Gli scontri nel centro di Nizza
Già nella notte tra martedì e mercoledì, il centro di Nizza è stato teatro di tafferugli che hanno portato all'arresto di oltre cento tifosi della Roma. Le autorità locali hanno riferito che i sostenitori sono stati trovati in possesso di numerosi oggetti contundenti e armi. Dodici di loro dovranno rispondere alla giustizia francese proprio per questo motivo.
Nuovi tafferugli allo stadio
La situazione non si è placata nelle immediate vicinanze del fischio d'inizio. Poco prima dell'accesso all'Allianz Riviera, le tifoserie sono nuovamente venute a contatto. Secondo le ricostruzioni, i supporter del Nizza hanno aggredito i romanisti lanciando bottiglie, rendendo necessario un intervento massiccio delle forze dell'ordine. I reparti di polizia hanno effettuato cariche e fatto ricorso a gas lacrimogeni e spray urticanti per dividere i gruppi e ristabilire l'ordine.

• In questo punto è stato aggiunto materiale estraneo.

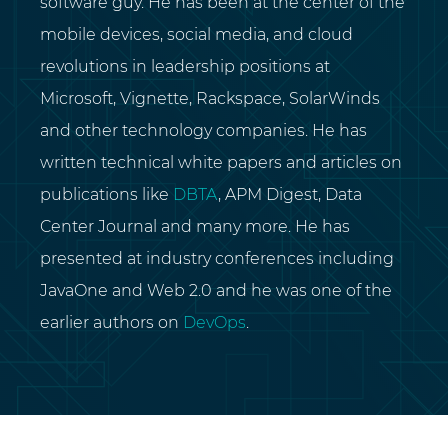
software guy. He has been at the center of the
mobile devices, social media, and cloud
revolutions in leadership positions at
Microsoft, Vignette, Rackspace, SolarWinds
and other technology companies. He has
written technical white papers and articles on
publications like
DBTA
, APM Digest, Data
Center Journal and many more. He has
presented at industry conferences including
JavaOne and Web 2.0 and he was one of the
earlier authors on
DevOps
.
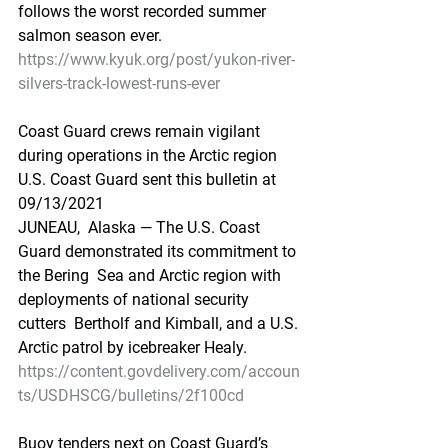
follows the worst recorded summer  
salmon season ever.
https://www.kyuk.org/post/yukon-river-
silvers-track-lowest-runs-ever
Coast Guard crews remain vigilant 
during operations in the Arctic region
U.S. Coast Guard sent this bulletin at 
09/13/2021
JUNEAU,  Alaska — The U.S. Coast 
Guard demonstrated its commitment to 
the Bering  Sea and Arctic region with 
deployments of national security 
cutters  Bertholf and Kimball, and a U.S. 
Arctic patrol by icebreaker Healy.
https://content.govdelivery.com/accoun
ts/USDHSCG/bulletins/2f100cd
Buoy tenders next on Coast Guard’s 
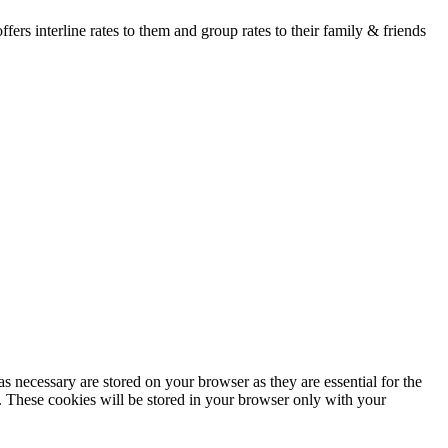
fers interline rates to them and group rates to their family & friends
s necessary are stored on your browser as they are essential for the
e. These cookies will be stored in your browser only with your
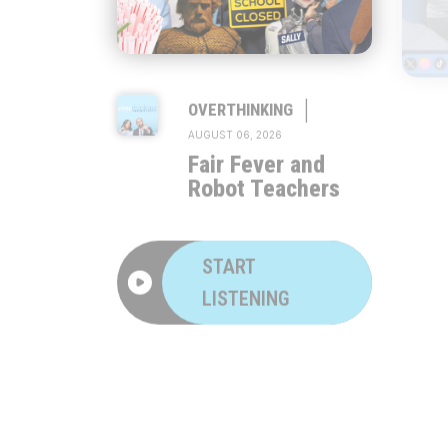
|
OVERTHINKING
AUGUST 06, 2026
Fair Fever and
Robot Teachers
START
LISTENING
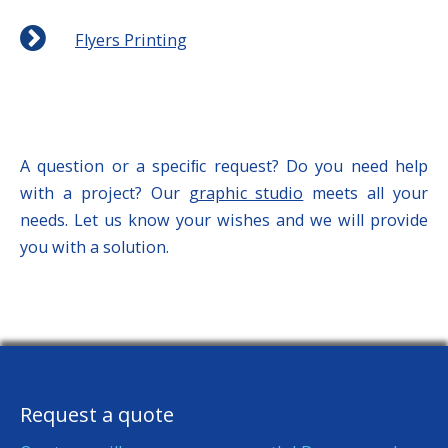
Flyers Printing
A question or a speciﬁc request? Do you need help
with a project? Our
graphic studio
meets all your
needs. Let us know your wishes and we will provide
you with a solution.
Request a quote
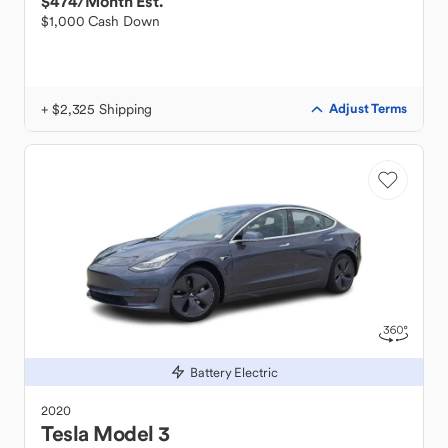
$474
/Month Est.
$1,000 Cash Down
+ $2,325 Shipping
Adjust Terms
Battery Electric
2020
Tesla
Model 3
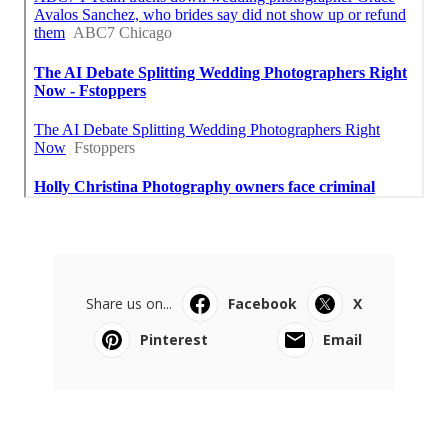
Share us on...
Facebook
X
Pinterest
Email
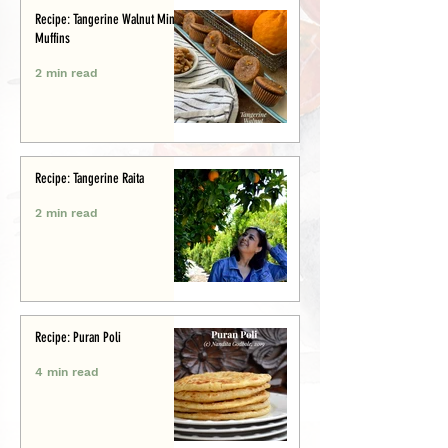
Recipe: Tangerine Walnut Mini-
Muffins
2 min read
Recipe: Tangerine Raita
2 min read
Recipe: Puran Poli
4 min read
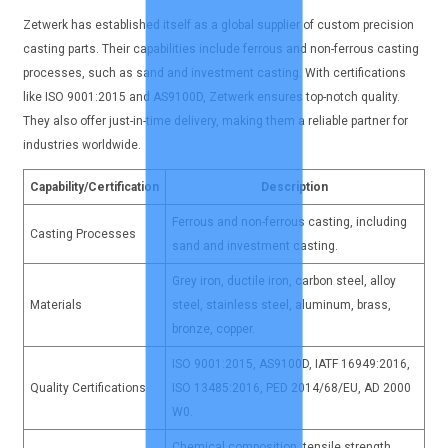
Zetwerk has established itself as a global supplier of custom precision
casting parts. Their capabilities include ferrous and non-ferrous casting
processes, such as sand and investment casting. With certifications
like ISO 9001:2015 and AS9100D, Zetwerk ensures top-notch quality.
They also offer just-in-time delivery, making them a reliable partner for
industries worldwide.
Capability/Certification
Description
Ferrous and non-ferrous casting, including
Casting Processes
sand and investment casting.
Grey iron, ductile iron, carbon steel, alloy
Materials
steel, stainless steel, aluminum, brass,
bronze, copper.
ISO 9001:2015, AS9100D, IATF 16949:2016,
Quality Certifications
ISO 13485:2016, PED 2014/68/EU, AD 2000
W0.
Chemical composition, tensile strength,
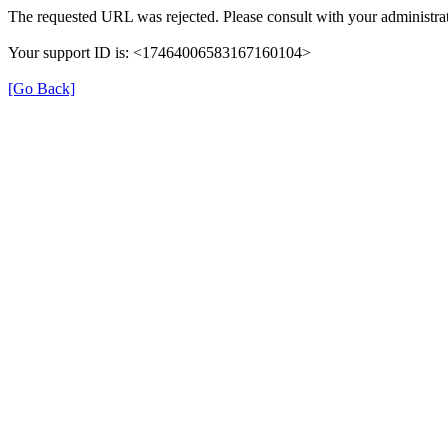
The requested URL was rejected. Please consult with your administrat
Your support ID is: <17464006583167160104>
[Go Back]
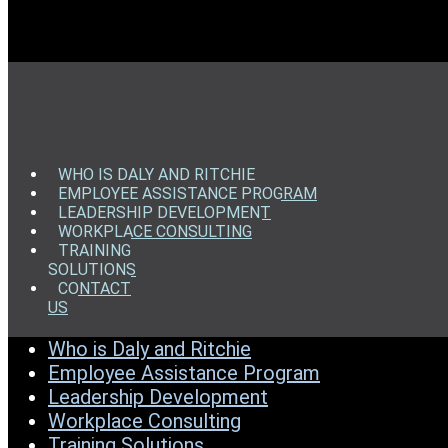
WHO IS DALY AND RITCHIE
EMPLOYEE ASSISTANCE PROGRAM
LEADERSHIP DEVELOPMENT
WORKPLACE CONSULTING
TRAINING
SOLUTIONS
CONTACT
US
Who is Daly and Ritchie
Employee Assistance Program
Leadership Development
Workplace Consulting
Training Solutions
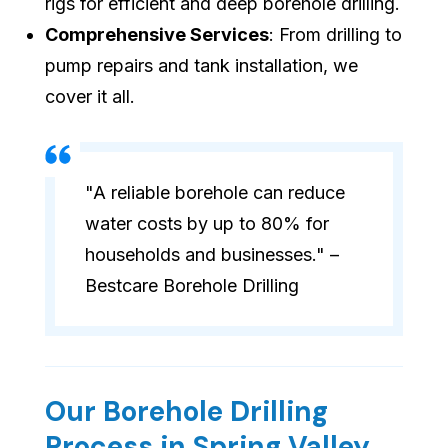
rigs for efficient and deep borehole drilling.
Comprehensive Services
: From drilling to
pump repairs and tank installation, we
cover it all.
"A reliable borehole can reduce
water costs by up to 80% for
households and businesses." –
Bestcare Borehole Drilling
Our Borehole Drilling
Process in Spring Valley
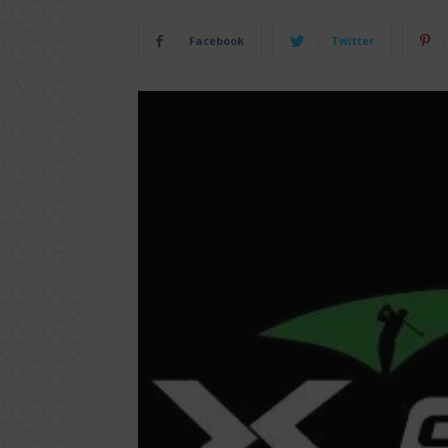
Facebook
Twitter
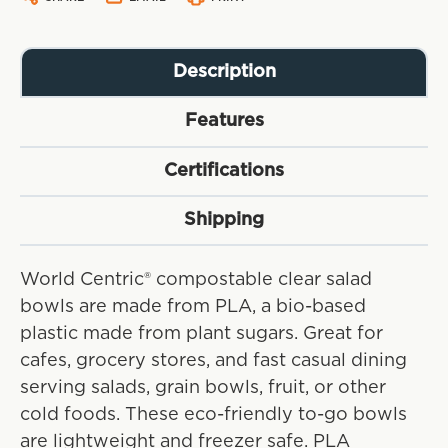
Description
Features
Certifications
Shipping
World Centric® compostable clear salad
bowls are made from PLA, a bio-based
plastic made from plant sugars. Great for
cafes, grocery stores, and fast casual dining
serving salads, grain bowls, fruit, or other
cold foods. These eco-friendly to-go bowls
are lightweight and freezer safe. PLA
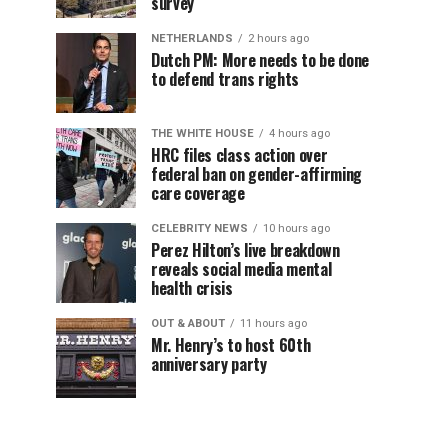
survey
NETHERLANDS
2 hours ago
Dutch PM: More needs to be done
to defend trans rights
THE WHITE HOUSE
4 hours ago
HRC files class action over
federal ban on gender-affirming
care coverage
CELEBRITY NEWS
10 hours ago
Perez Hilton’s live breakdown
reveals social media mental
health crisis
OUT & ABOUT
11 hours ago
Mr. Henry’s to host 60th
anniversary party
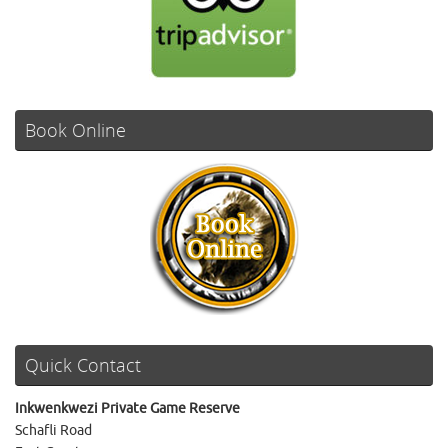
Book Online
Quick Contact
Inkwenkwezi Private Game Reserve
Schafli Road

La protesta dei tifosi della Roma
Un gesto simbolico è arrivato proprio dai tifosi giallorossi, che hanno riempito il settore ospiti. Per esprimere solidarietà verso i propri sostenitori coinvolti negli incidenti, hanno esposto lo striscione tradizionale della Curva Sud capovolto. Questa protesta muta ma eloquente ha sottolineato la frattura tra le fazioni e le forze dell'ordine ancor prima del fischio d'inizio.
Gli sviluppi giudiziari
Gli sviluppi giudiziari rappresentano ora l'aspetto più concretamente delicato della vicenda. Le indagini sui fermati si concentrano sui reati commessi e sulla pericolosità degli oggetti sequestrati, con l'obiettivo di fare piena luce sulle dinamiche che hanno trasformato una manifestazione sportiva in un caso di ordine pubblico. La questione è destinata a occupare le aule dei tribunali francesi nelle prossime settimane.